• [INSTRUCTION]: Copy out every one of the lines below word for word, leaving the pictures out of your answer.

══════

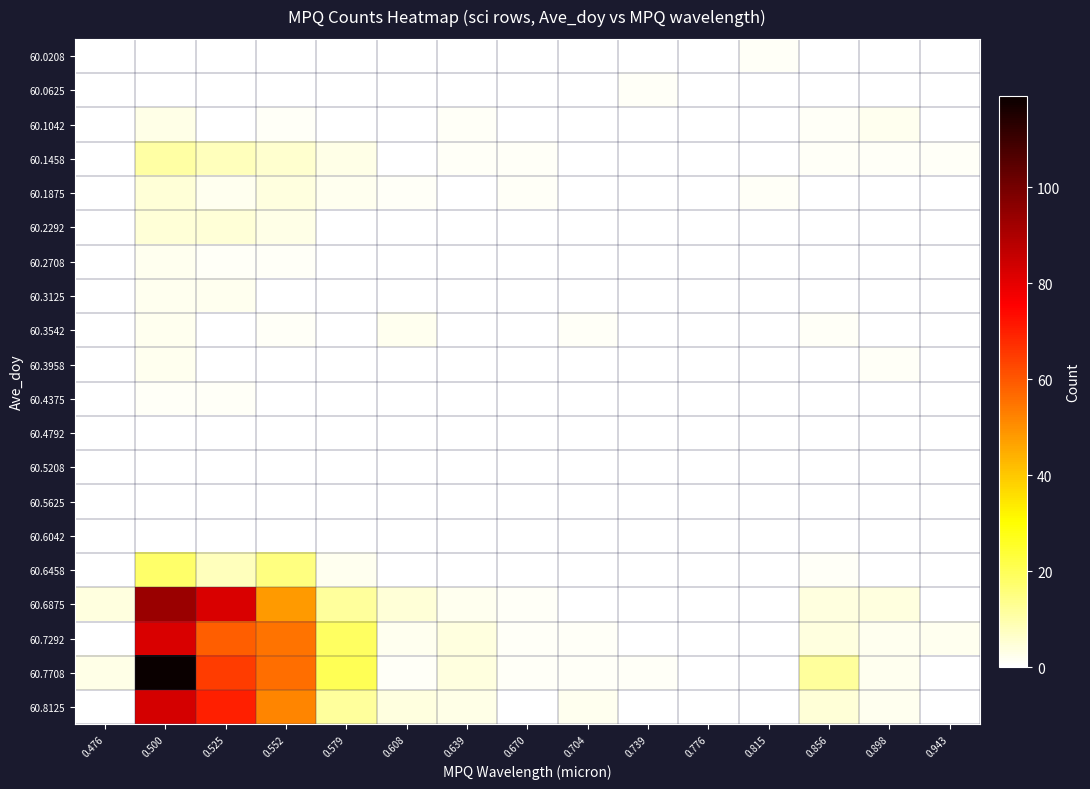

Which series has the largest total across all categories?

60.7708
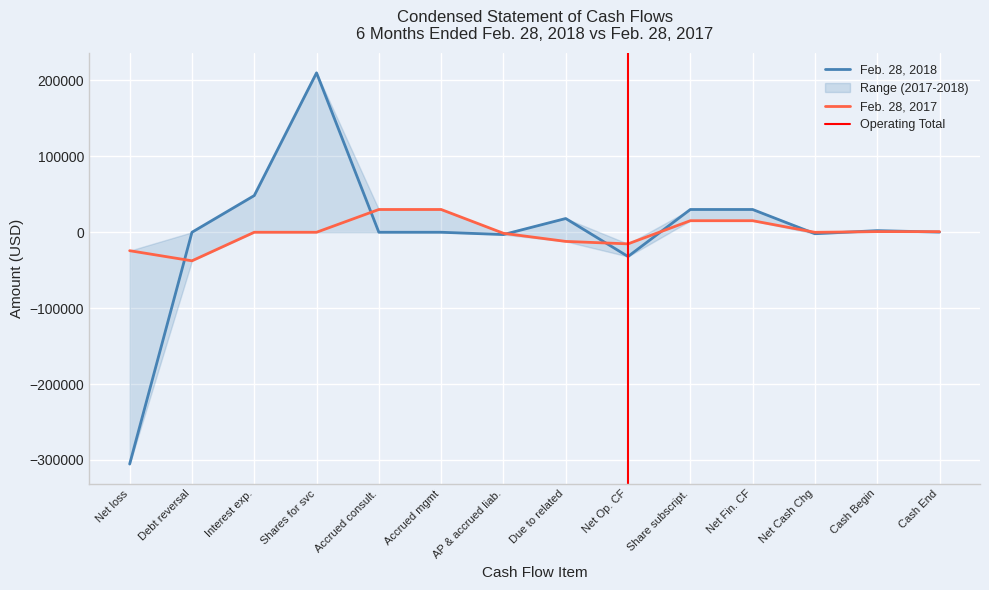

At which label is Feb. 28, 2017 closest to -3806?

AP & accrued liab.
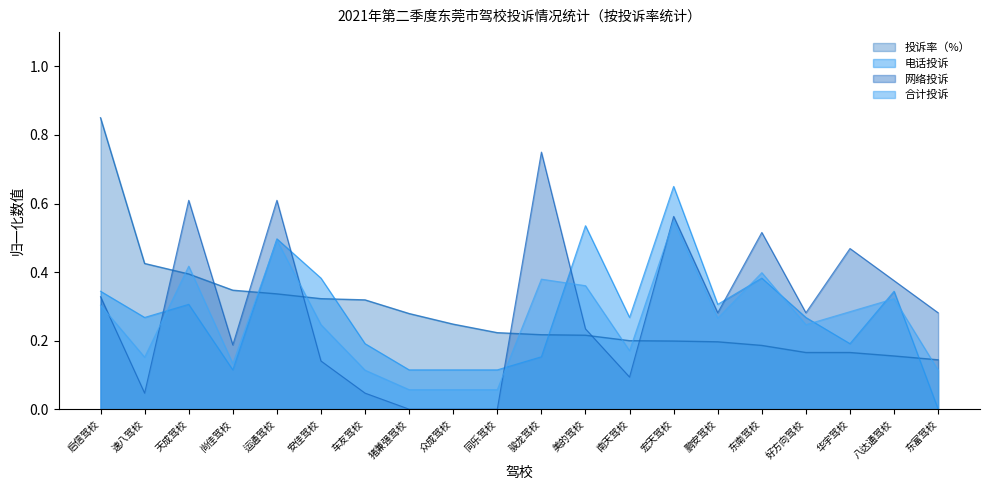

Reading left to right, what are all the values shown in this chart?

投诉率（%）: 0.8	0.4	0.4	0.3	0.3	0.3	0.3	0.3	0.2	0.2	0.2	0.2	0.2	0.2	0.2	0.2	0.2	0.2	0.2	0.1
电话投诉: 0.3	0.3	0.3	0.1	0.5	0.4	0.2	0.1	0.1	0.1	0.2	0.5	0.3	0.6	0.3	0.4	0.3	0.2	0.3	0.0
网络投诉: 0.3	0.0	0.6	0.2	0.6	0.1	0.0	0.0	0.0	0.0	0.7	0.2	0.1	0.6	0.3	0.5	0.3	0.5	0.4	0.3
合计投诉: 0.3	0.2	0.4	0.1	0.5	0.2	0.1	0.1	0.1	0.1	0.4	0.4	0.2	0.5	0.3	0.4	0.2	0.3	0.3	0.1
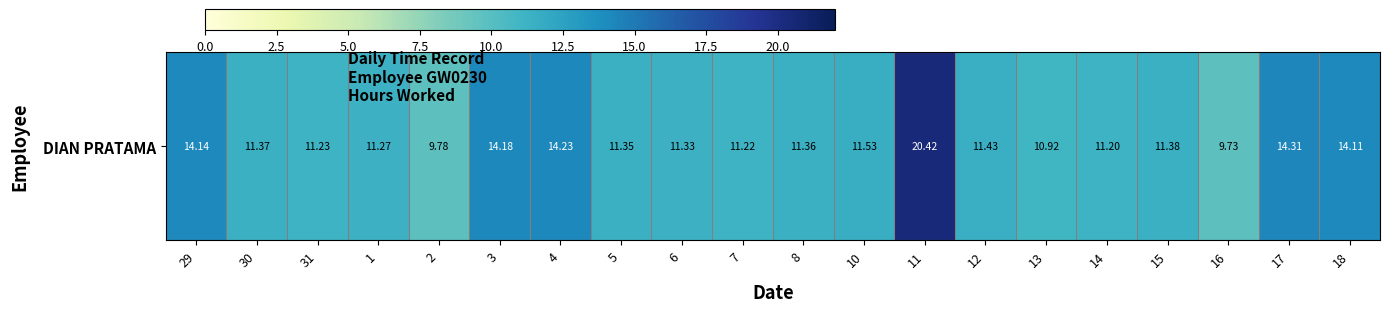

The chart shows a value of 9.8 at 2. True or false?

True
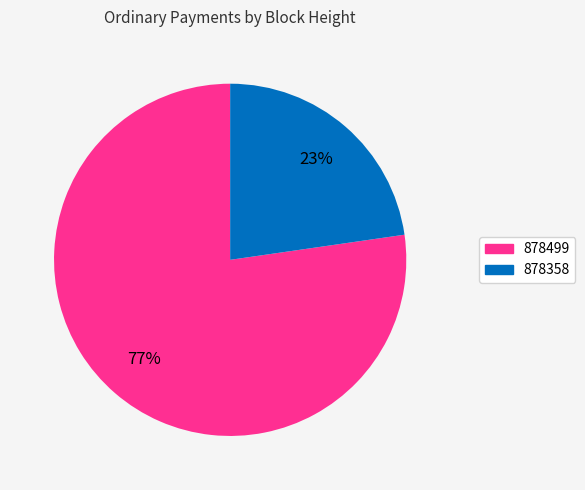

Rank the categories by value from highest to lowest.

878499, 878358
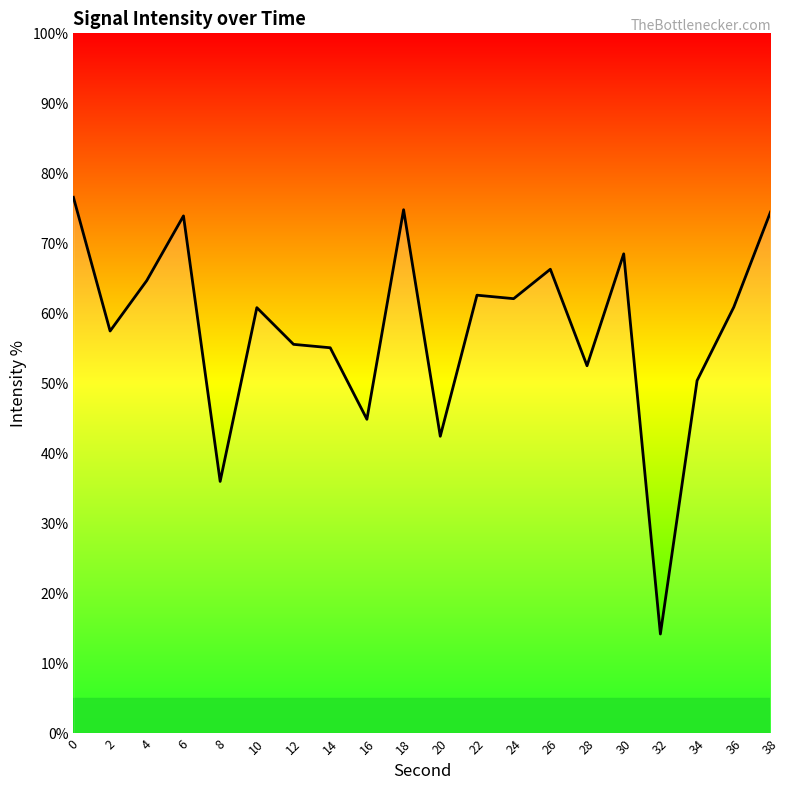

What is the average value?

57.7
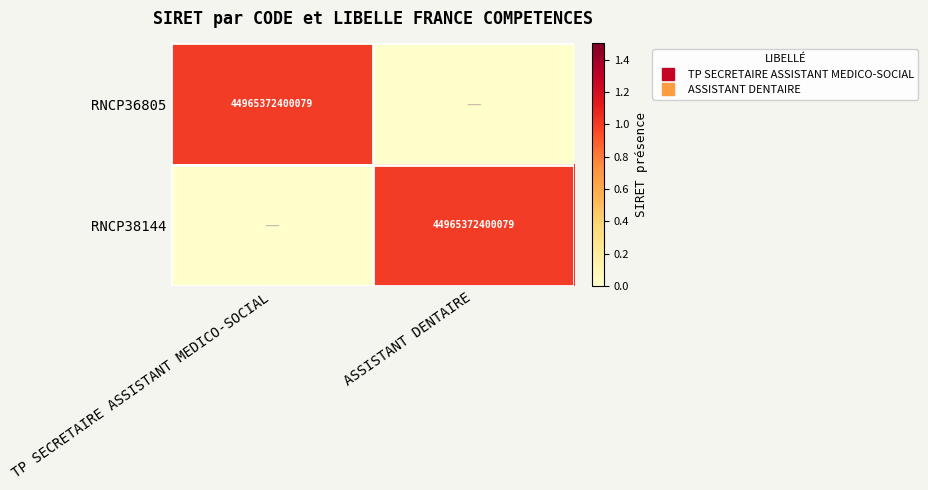

What is the sum of all RNCP36805 values?

1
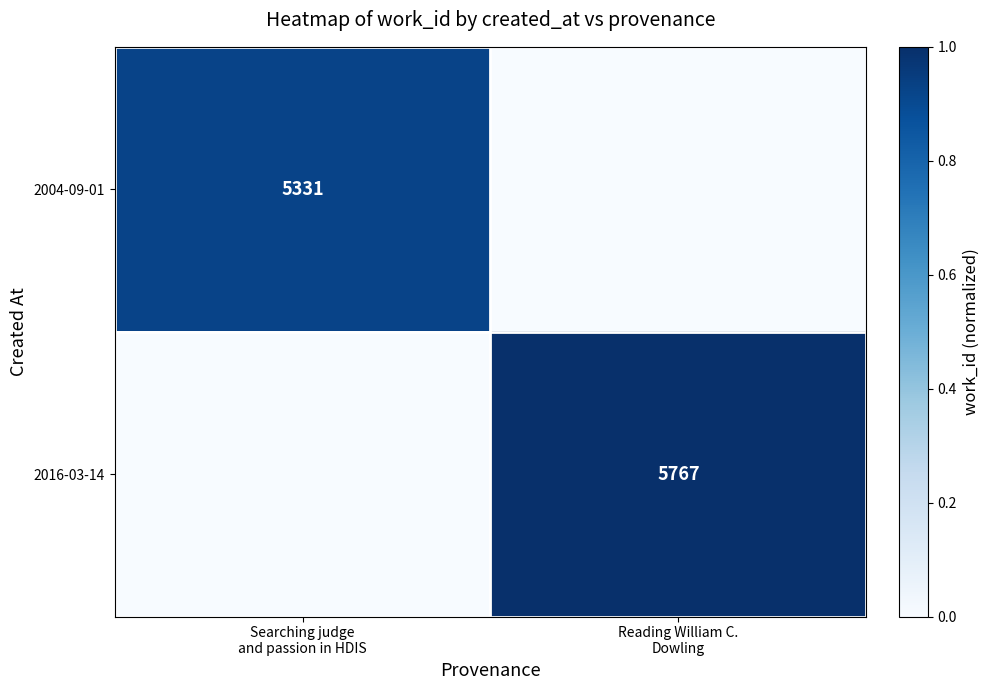

At which label is 2004-09-01 closest to 0?

Reading William C. Dowling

══════

• [WORKED SOLUTION]:
Which series has the largest total across all categories?

60.7708

At which label is Feb. 28, 2017 closest to -3806?

AP & accrued liab.

Reading left to right, what are all the values shown in this chart?

投诉率（%）: 0.8	0.4	0.4	0.3	0.3	0.3	0.3	0.3	0.2	0.2	0.2	0.2	0.2	0.2	0.2	0.2	0.2	0.2	0.2	0.1
电话投诉: 0.3	0.3	0.3	0.1	0.5	0.4	0.2	0.1	0.1	0.1	0.2	0.5	0.3	0.6	0.3	0.4	0.3	0.2	0.3	0.0
网络投诉: 0.3	0.0	0.6	0.2	0.6	0.1	0.0	0.0	0.0	0.0	0.7	0.2	0.1	0.6	0.3	0.5	0.3	0.5	0.4	0.3
合计投诉: 0.3	0.2	0.4	0.1	0.5	0.2	0.1	0.1	0.1	0.1	0.4	0.4	0.2	0.5	0.3	0.4	0.2	0.3	0.3	0.1

The chart shows a value of 9.8 at 2. True or false?

True

Rank the categories by value from highest to lowest.

878499, 878358

What is the average value?

57.7

What is the sum of all RNCP36805 values?

1

At which label is 2004-09-01 closest to 0?

Reading William C. Dowling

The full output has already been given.